Tight End Totem
Options To Back Up Birds Star TE Dallas Goedert
Eagles tight end Dallas Goedert sits comfortably atop his positional hierarchy, seemingly increasing his national exposure with each passing season.
In the wake of a historic season, which nearly culminated in another confetti-plastered championship for the second time in five seasons, it was easy to gloss over the fact that Goedert – a crucial multi-faceted midrange weapon and perhaps the team’s most threatening red zone presence – was poised to eclipse the 1,000-yard receiving barrier, joining wide receivers A.J. Brown and DeVonta Smith.
On the heels of an admirable performance last February on the game’s biggest stage, Goedert, 28, appears motivated and eager for his chance at redemption, once again factoring prominently as a primary focal point of a high-octane passing attack.
Given his importance to the offense’s overall functionality, any and all potential reinforcements fall squarely under the microscope as training camp looms.
Before Dan Arnold’s late spring addition, the depth at the position hardly screamed camp battle, as holdovers Jack Stoll and Grant Calcaterra were clear favorites.
Sure, the 28-year-old Arnold brings an extensive resume – which includes stints with five different franchises – highlighted by receiving prowess, athleticism, and tantalizing positional versatility.
Arnold last season with the Jaguars managed just 135 yards on nine receptions over a 17-game slate, accounting for 15 percent of the offense’s total snap share. Comparatively, fellow tight end Chris Manhertz – a blocking reserve – totaled 38 percent of snaps.
Perhaps it’s been blocking deficiencies or lack of a refined skill set that’s kept Arnold on the fringes of rosters throughout his career and likely rendered him an afterthought in free agency.
Because of similar skills to Grant Calcaterra, it is conceivable to envision Calcaterra as Arnold’s main obstruction to contending for a roster spot.
But Calcaterra, 24, would appear to have youth, upside, and investment working in his favor.
Drafted in the sixth round in 2o22, 198th overall, Calcaterra arrived in Philadelphia to little fanfare.
The 6-foot-4, 240-pound tight end, who briefly retired and opted to pursue a career as a firefighter following the 2019 season after enduring multiple concussions, ultimately returned to the gridiron for the 2021 season, recording a career-high in receiving yards (465).
It was likely Calcaterra’s athleticism and receiving acumen that propelled his impressive roster push and precluded him from becoming a late-summer casualty.
Used sparingly as a rookie, Calcaterra appeared in 15 games, totaling 81 yards on five receptions.

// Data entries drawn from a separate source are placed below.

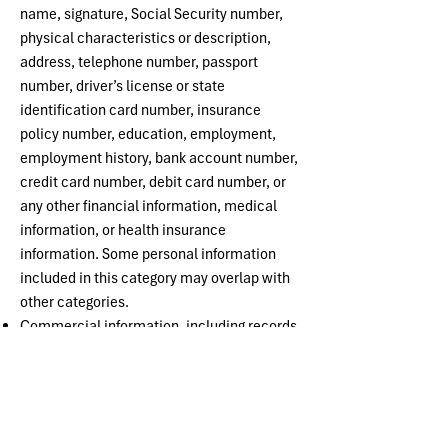
name, signature, Social Security number,
physical characteristics or description,
address, telephone number, passport
number, driver’s license or state
identification card number, insurance
policy number, education, employment,
employment history, bank account number,
credit card number, debit card number, or
any other financial information, medical
information, or health insurance
information. Some personal information
included in this category may overlap with
other categories.
Commercial information, including records
of personal property, products or services
purchased, obtained or considered, or other
purchasing or consuming histories or
tendencies
Internet or other electronic network activity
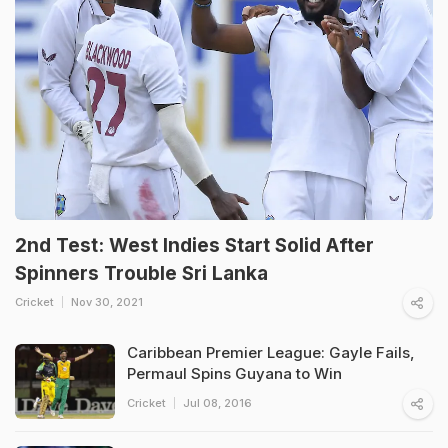
2nd Test: West Indies Start Solid After
Spinners Trouble Sri Lanka
Cricket
Nov 30, 2021
Caribbean Premier League: Gayle Fails,
Permaul Spins Guyana to Win
Cricket
Jul 08, 2016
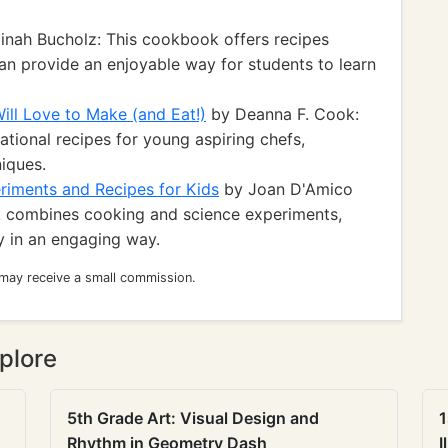
inah Bucholz: This cookbook offers recipes
an provide an enjoyable way for students to learn
ill Love to Make (and Eat!)
by Deanna F. Cook:
tional recipes for young aspiring chefs,
iques.
riments and Recipes for Kids
by Joan D'Amico
 combines cooking and science experiments,
y in an engaging way.
 may receive a small commission.
plore
5th Grade Art: Visual Design and
1
Rhythm in Geometry Dash
I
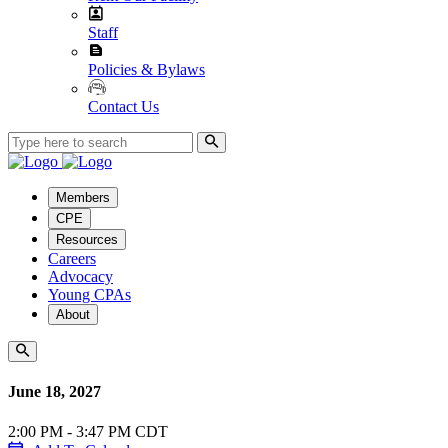
Staff
Policies & Bylaws
Contact Us
Members
CPE
Resources
Careers
Advocacy
Young CPAs
About
June 18, 2027
2:00 PM - 3:47 PM CDT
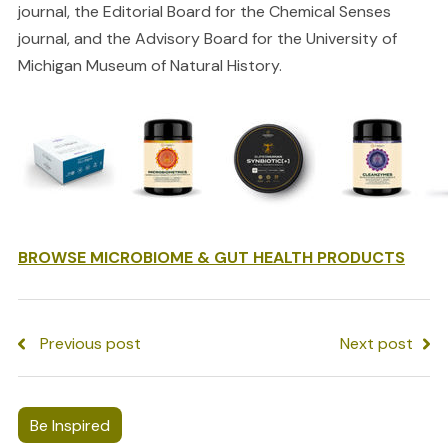
journal, the Editorial Board for the Chemical Senses
journal, and the Advisory Board for the University of
Michigan Museum of Natural History.
BROWSE MICROBIOME & GUT HEALTH PRODUCTS
Previous post
Next post
Be Inspired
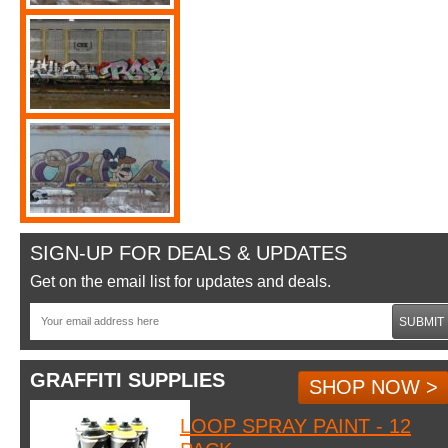
SIGN-UP FOR DEALS & UPDATES
Get on the email list for updates and deals.
SUBMIT
GRAFFITI SUPPLIES
SHOP NOW >
LOOP SPRAY PAINT - 12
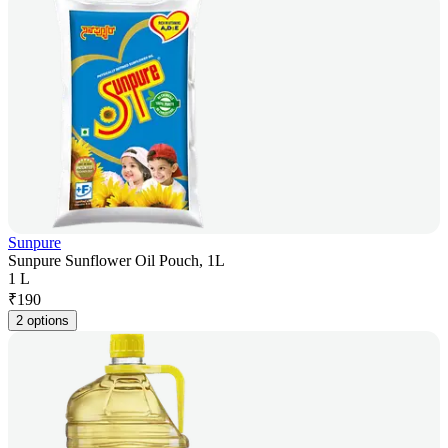
Sunpure
Sunpure Sunflower Oil Pouch, 1L
1 L
₹
190
2 options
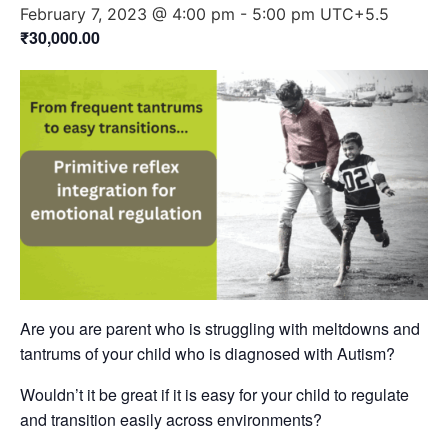
February 7, 2023 @ 4:00 pm
-
5:00 pm
UTC+5.5
₹30,000.00
Are you are parent who is struggling with meltdowns and
tantrums of your child who is diagnosed with Autism?
Wouldn’t it be great if it is easy for your child to regulate
and transition easily across environments?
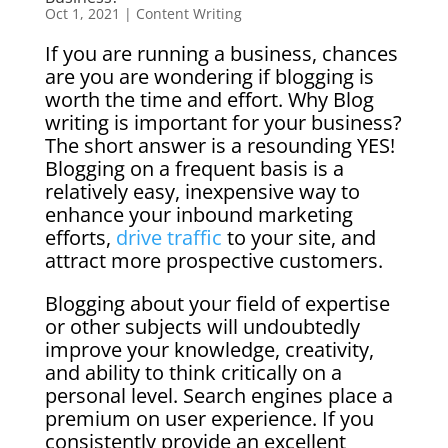
Oct 1, 2021
|
Content Writing
If you are running a business, chances
are you are wondering if blogging is
worth the time and effort. Why Blog
writing is important for your business?
The short answer is a resounding YES!
Blogging on a frequent basis is a
relatively easy, inexpensive way to
enhance your inbound marketing
efforts,
drive traffic
to your site, and
attract more prospective customers.
Blogging about your field of expertise
or other subjects will undoubtedly
improve your knowledge, creativity,
and ability to think critically on a
personal level. Search engines place a
premium on user experience. If you
consistently provide an excellent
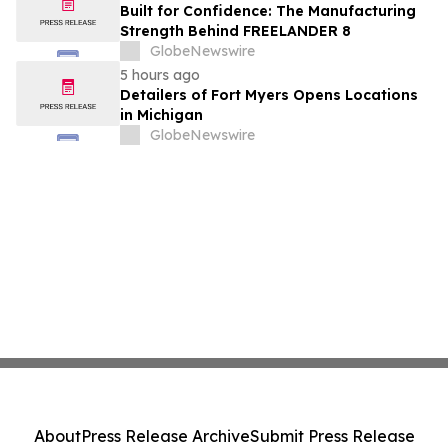
Built for Confidence: The Manufacturing
Strength Behind FREELANDER 8
GlobeNewswire
5 hours ago
Detailers of Fort Myers Opens Locations
in Michigan
GlobeNewswire
About
Press Release Archive
Submit Press Release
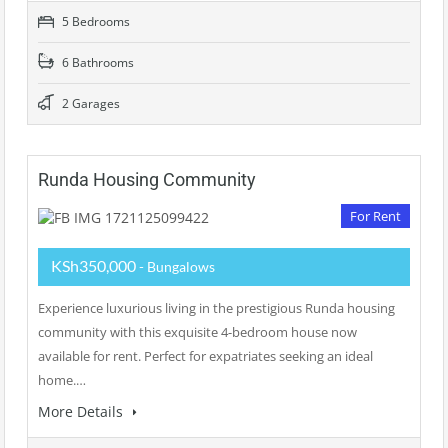
5 Bedrooms
6 Bathrooms
2 Garages
Runda Housing Community
For Rent
KSh350,000
- Bungalows
Experience luxurious living in the prestigious Runda housing
community with this exquisite 4-bedroom house now
available for rent. Perfect for expatriates seeking an ideal
home.…
More Details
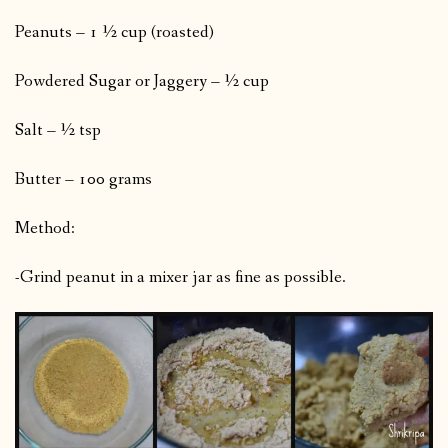
Peanuts – 1 ½ cup (roasted)
Powdered Sugar or Jaggery – ½ cup
Salt – ½ tsp
Butter – 100 grams
Method:
-Grind peanut in a mixer jar as fine as possible.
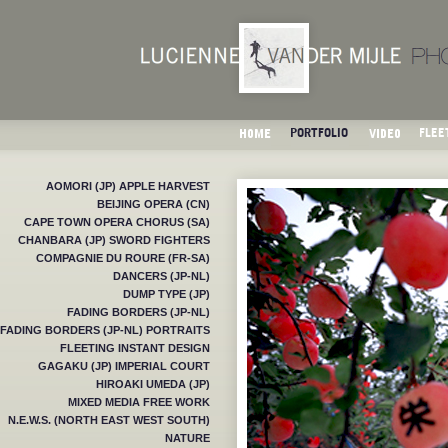
AOMORI (JP) APPLE HARVEST
BEIJING OPERA (CN)
CAPE TOWN OPERA CHORUS (SA)
CHANBARA (JP) SWORD FIGHTERS
COMPAGNIE DU ROURE (FR-SA)
DANCERS (JP-NL)
DUMP TYPE (JP)
FADING BORDERS (JP-NL)
FADING BORDERS (JP-NL) PORTRAITS
FLEETING INSTANT DESIGN
GAGAKU (JP) IMPERIAL COURT
HIROAKI UMEDA (JP)
MIXED MEDIA FREE WORK
N.E.W.S. (NORTH EAST WEST SOUTH)
NATURE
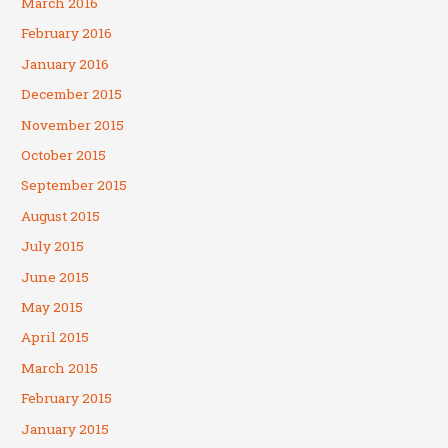
March 2016
February 2016
January 2016
December 2015
November 2015
October 2015
September 2015
August 2015
July 2015
June 2015
May 2015
April 2015
March 2015
February 2015
January 2015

His prospects of seizing control of the presumed third spot on the depth chart in his second season should hardly be considered a foregone conclusion, but Calcaterra – a traits-dominant prospect – seemingly renders Arnold’s practicality as redundant.

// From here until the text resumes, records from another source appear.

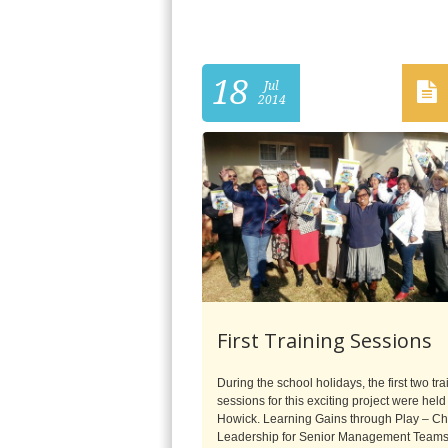
18
Jul
2014
First Training Sessions
During the school holidays, the first two tra
sessions for this exciting project were held
Howick. Learning Gains through Play – C
Leadership for Senior Management Team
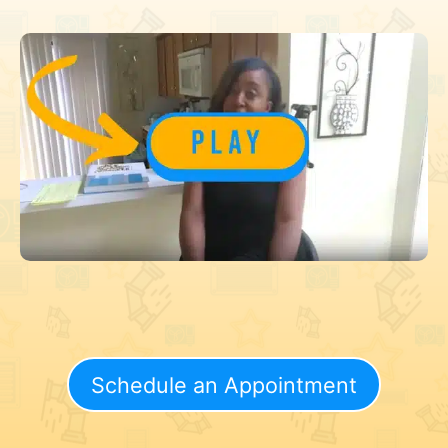
Schedule an Appointment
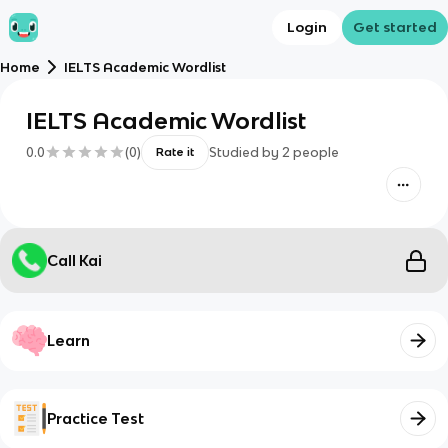
Login
Get started
Home
IELTS Academic Wordlist
IELTS Academic Wordlist
0.0
(
0
)
Studied by
2
people
Rate it
Call Kai
Learn
Practice Test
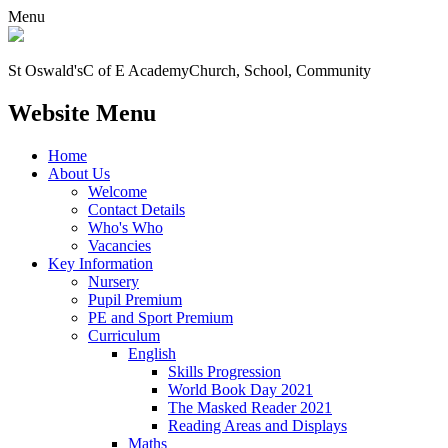
Menu
St Oswald's
C of E Academy
Church, School, Community
Website Menu
Home
About Us
Welcome
Contact Details
Who's Who
Vacancies
Key Information
Nursery
Pupil Premium
PE and Sport Premium
Curriculum
English
Skills Progression
World Book Day 2021
The Masked Reader 2021
Reading Areas and Displays
Maths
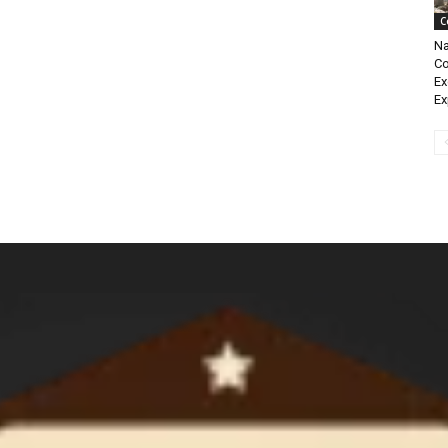
C
Na
Co
Ex
Ex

Both players offer little in terms of special teams contributions, but because Calcaterra was drafted, the Eagles would probably give the nod to the former draft pick.
The team also has little allegiance or investment in Arnold, while Calcaterra has logged a year honing his craft under tight ends coach Jason Michael. For those reasons, Calcaterra enters camp as the odds-on favorite.

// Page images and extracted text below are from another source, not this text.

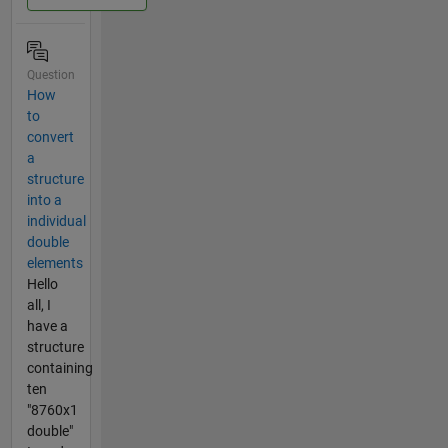
Question
How
to
convert
a
structure
into a
individual
double
elements
Hello
all, I
have a
structure
containing
ten
"8760x1
double"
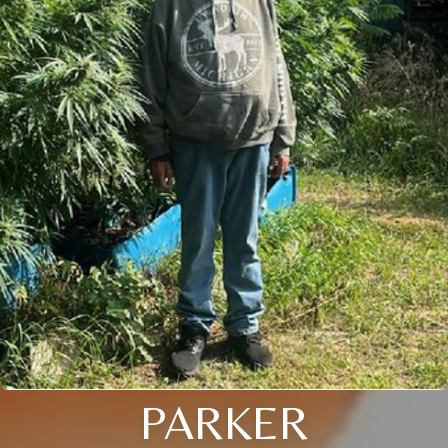
PARKER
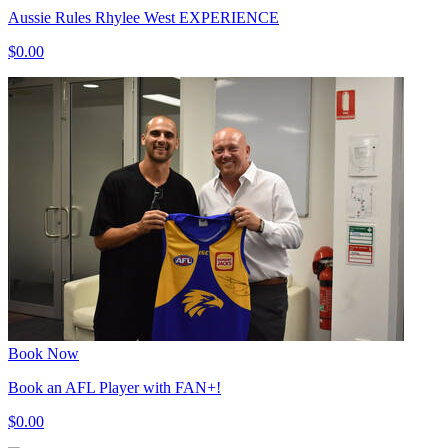
Aussie Rules Rhylee West EXPERIENCE
$0.00
Book Now
Book an AFL Player with FAN+!
$0.00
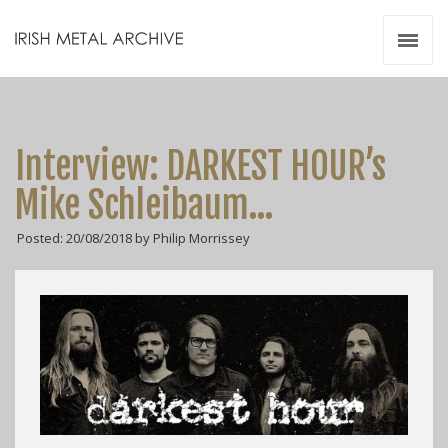
Irish Metal Archive
Artists
Releases
Gigs
Interview: DARKEST HOUR’s
Videos
Mike Schleibaum…
Zines
Posted: 20/08/2018 by Philip Morrissey
Resources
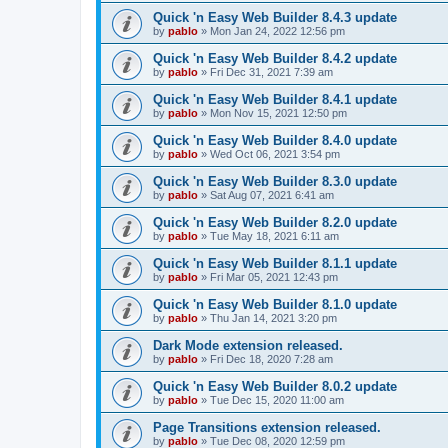
Quick 'n Easy Web Builder 8.4.3 update
by
pablo
»
Mon Jan 24, 2022 12:56 pm
Quick 'n Easy Web Builder 8.4.2 update
by
pablo
»
Fri Dec 31, 2021 7:39 am
Quick 'n Easy Web Builder 8.4.1 update
by
pablo
»
Mon Nov 15, 2021 12:50 pm
Quick 'n Easy Web Builder 8.4.0 update
by
pablo
»
Wed Oct 06, 2021 3:54 pm
Quick 'n Easy Web Builder 8.3.0 update
by
pablo
»
Sat Aug 07, 2021 6:41 am
Quick 'n Easy Web Builder 8.2.0 update
by
pablo
»
Tue May 18, 2021 6:11 am
Quick 'n Easy Web Builder 8.1.1 update
by
pablo
»
Fri Mar 05, 2021 12:43 pm
Quick 'n Easy Web Builder 8.1.0 update
by
pablo
»
Thu Jan 14, 2021 3:20 pm
Dark Mode extension released.
by
pablo
»
Fri Dec 18, 2020 7:28 am
Quick 'n Easy Web Builder 8.0.2 update
by
pablo
»
Tue Dec 15, 2020 11:00 am
Page Transitions extension released.
by
pablo
»
Tue Dec 08, 2020 12:59 pm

Apart from Goedert, Jack Stoll – who has somehow become a perennial afterthought – should be penciled in when turning in your 53-man roster projections.
What the third-year tight end lacks in receiving prowess – in 33 games, Stoll’s resume reads 15 receptions for 145 yards – the Nebraska product more than compenstes with physicality at the point of attack, tenacity, and selflessness.
While Goedert is ascending to among the elite at his position, the 25-year-old Stoll has operated in relative anonymity through his two seasons of service, willingly assuming the dirty work as a blocker and making the occasional catch when the ball comes his way.
While his role lacks glamour, and while he offers mimimal upside as a receiver, every team needs a player of Stoll’s mold. And until a player comes along with a more well-rounded skill set to threaten Stoll’s standing, Stoll figures to have job security.
“I just think as you look at the tight end room, no matter where you are, you’re trying to find guys with different roles,” Michael told Inside The Birds at the Super Bowl. “It’s a position that’s evolved over the years, especially more late. There’s so many different types; you got the Y blocking type, you got the receiver, and then you got all those guys in between.
“I always say tight end is the second hardest position to play because you’re playing offensive line, you’re playing running back, you’re playing wide receiver. You’re doing it in a right-handed stance, left-handed stance, movin’ all around. So, the intelligence has gotta be there, to be able to play, and adapt and play different roles and different positions.
“I think it just speaks a lot of Jack, how he’s been able to handle that mentally, and then the physical part of being able to do it.”